## Records provided

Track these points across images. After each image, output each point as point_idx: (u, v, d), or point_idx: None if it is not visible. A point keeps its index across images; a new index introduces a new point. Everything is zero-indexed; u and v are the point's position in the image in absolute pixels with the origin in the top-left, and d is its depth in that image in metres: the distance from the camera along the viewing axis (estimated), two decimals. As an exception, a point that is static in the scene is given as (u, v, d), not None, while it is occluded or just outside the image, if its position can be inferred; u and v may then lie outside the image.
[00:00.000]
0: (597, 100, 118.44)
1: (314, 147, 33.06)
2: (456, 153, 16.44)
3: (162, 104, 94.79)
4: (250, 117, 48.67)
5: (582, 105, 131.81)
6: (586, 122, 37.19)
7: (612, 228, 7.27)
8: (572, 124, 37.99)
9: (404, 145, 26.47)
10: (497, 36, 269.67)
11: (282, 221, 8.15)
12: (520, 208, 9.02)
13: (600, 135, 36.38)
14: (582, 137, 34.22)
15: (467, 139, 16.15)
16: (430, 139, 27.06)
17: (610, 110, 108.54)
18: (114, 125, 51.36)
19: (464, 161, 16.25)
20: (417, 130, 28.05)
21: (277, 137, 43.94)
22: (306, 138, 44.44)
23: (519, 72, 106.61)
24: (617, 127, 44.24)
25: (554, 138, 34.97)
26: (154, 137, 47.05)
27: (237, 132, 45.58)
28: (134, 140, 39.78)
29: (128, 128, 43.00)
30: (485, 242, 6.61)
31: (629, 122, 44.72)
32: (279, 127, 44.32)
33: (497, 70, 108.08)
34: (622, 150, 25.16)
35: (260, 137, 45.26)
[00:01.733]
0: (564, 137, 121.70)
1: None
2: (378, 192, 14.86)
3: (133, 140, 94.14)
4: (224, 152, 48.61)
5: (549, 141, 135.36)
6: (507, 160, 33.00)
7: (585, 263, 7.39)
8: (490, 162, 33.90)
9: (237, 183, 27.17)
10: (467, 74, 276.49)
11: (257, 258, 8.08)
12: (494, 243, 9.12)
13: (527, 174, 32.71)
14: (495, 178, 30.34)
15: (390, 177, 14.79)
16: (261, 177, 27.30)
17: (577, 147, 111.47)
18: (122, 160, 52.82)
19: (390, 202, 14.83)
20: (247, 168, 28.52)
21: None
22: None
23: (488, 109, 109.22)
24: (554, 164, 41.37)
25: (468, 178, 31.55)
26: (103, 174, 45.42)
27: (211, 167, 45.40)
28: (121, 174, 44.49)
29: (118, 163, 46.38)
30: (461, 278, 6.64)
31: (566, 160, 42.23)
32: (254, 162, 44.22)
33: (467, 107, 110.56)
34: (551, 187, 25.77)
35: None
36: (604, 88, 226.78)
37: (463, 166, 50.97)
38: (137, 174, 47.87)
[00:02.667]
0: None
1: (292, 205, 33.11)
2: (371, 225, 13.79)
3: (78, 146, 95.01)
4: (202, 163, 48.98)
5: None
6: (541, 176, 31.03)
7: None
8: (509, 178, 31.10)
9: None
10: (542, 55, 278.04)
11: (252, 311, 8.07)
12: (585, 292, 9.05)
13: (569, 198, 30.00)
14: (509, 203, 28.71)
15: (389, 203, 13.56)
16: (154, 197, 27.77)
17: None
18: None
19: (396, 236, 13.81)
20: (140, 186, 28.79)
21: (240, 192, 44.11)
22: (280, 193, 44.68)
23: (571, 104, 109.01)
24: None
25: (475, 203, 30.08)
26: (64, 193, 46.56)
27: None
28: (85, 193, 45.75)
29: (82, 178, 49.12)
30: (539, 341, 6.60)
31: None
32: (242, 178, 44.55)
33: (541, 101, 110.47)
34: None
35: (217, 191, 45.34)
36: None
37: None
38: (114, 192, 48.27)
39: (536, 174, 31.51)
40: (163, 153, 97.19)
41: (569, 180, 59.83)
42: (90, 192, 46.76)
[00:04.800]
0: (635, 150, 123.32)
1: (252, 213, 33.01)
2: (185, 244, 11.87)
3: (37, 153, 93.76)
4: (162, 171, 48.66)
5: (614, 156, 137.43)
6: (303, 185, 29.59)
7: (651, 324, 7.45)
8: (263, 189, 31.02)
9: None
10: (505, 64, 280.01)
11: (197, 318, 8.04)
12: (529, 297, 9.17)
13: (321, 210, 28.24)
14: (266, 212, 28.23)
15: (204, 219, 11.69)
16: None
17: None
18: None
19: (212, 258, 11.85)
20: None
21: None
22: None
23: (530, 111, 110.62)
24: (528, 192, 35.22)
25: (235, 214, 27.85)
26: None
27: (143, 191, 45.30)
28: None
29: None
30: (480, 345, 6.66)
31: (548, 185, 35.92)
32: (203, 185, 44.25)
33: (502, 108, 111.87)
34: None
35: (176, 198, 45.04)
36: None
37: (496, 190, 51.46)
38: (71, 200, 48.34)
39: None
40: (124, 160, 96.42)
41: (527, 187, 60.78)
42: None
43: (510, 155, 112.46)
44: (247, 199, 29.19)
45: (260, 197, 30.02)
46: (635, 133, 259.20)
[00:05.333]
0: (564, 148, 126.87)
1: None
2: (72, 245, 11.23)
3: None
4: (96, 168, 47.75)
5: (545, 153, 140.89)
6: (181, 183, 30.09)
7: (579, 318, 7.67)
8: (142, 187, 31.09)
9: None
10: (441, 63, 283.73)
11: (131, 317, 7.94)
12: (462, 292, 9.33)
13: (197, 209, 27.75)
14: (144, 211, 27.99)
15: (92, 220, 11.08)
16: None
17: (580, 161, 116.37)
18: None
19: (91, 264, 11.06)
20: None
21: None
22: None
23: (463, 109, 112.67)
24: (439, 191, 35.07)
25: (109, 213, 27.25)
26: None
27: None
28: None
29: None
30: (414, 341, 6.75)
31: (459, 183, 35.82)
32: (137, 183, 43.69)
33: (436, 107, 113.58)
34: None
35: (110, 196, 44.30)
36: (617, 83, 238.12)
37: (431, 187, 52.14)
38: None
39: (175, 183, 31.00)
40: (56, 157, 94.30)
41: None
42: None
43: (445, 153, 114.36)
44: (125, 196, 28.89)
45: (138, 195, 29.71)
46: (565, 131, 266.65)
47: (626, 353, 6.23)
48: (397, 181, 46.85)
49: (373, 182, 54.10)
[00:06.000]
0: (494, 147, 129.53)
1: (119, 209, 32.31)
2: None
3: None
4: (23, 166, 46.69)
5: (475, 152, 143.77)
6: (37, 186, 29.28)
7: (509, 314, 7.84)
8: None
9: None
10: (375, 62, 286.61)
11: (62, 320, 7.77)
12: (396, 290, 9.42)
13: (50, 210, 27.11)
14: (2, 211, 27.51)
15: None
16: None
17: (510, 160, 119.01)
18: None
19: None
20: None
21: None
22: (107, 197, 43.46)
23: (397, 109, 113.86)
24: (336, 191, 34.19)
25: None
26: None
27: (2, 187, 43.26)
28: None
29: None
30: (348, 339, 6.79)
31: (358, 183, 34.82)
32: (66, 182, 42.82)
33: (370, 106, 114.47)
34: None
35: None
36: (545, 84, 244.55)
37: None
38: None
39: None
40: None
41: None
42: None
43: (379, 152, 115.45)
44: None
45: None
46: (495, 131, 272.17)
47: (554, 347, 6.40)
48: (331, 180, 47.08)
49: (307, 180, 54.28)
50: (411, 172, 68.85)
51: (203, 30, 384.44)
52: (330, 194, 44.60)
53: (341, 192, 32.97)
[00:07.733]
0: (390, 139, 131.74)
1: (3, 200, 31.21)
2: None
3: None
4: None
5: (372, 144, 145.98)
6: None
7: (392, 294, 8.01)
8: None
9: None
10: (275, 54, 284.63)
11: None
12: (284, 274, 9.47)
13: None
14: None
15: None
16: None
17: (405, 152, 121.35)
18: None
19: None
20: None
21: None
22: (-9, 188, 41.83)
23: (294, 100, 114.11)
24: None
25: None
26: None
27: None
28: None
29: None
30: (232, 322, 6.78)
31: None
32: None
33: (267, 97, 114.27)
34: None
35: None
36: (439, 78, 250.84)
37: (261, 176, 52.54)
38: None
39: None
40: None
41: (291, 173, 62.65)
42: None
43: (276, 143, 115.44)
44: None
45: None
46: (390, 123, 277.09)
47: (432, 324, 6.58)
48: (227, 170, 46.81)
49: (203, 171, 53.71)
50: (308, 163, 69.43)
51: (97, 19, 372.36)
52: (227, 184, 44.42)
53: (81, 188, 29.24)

## Task prompt
For this exercise, repeat exactly the lines of the data above from the one with "6: (586, 122, 37.19)" down to the one with "16: (430, 139, 27.06)", both end lines included.

## Answer space
6: (586, 122, 37.19)
7: (612, 228, 7.27)
8: (572, 124, 37.99)
9: (404, 145, 26.47)
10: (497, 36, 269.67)
11: (282, 221, 8.15)
12: (520, 208, 9.02)
13: (600, 135, 36.38)
14: (582, 137, 34.22)
15: (467, 139, 16.15)
16: (430, 139, 27.06)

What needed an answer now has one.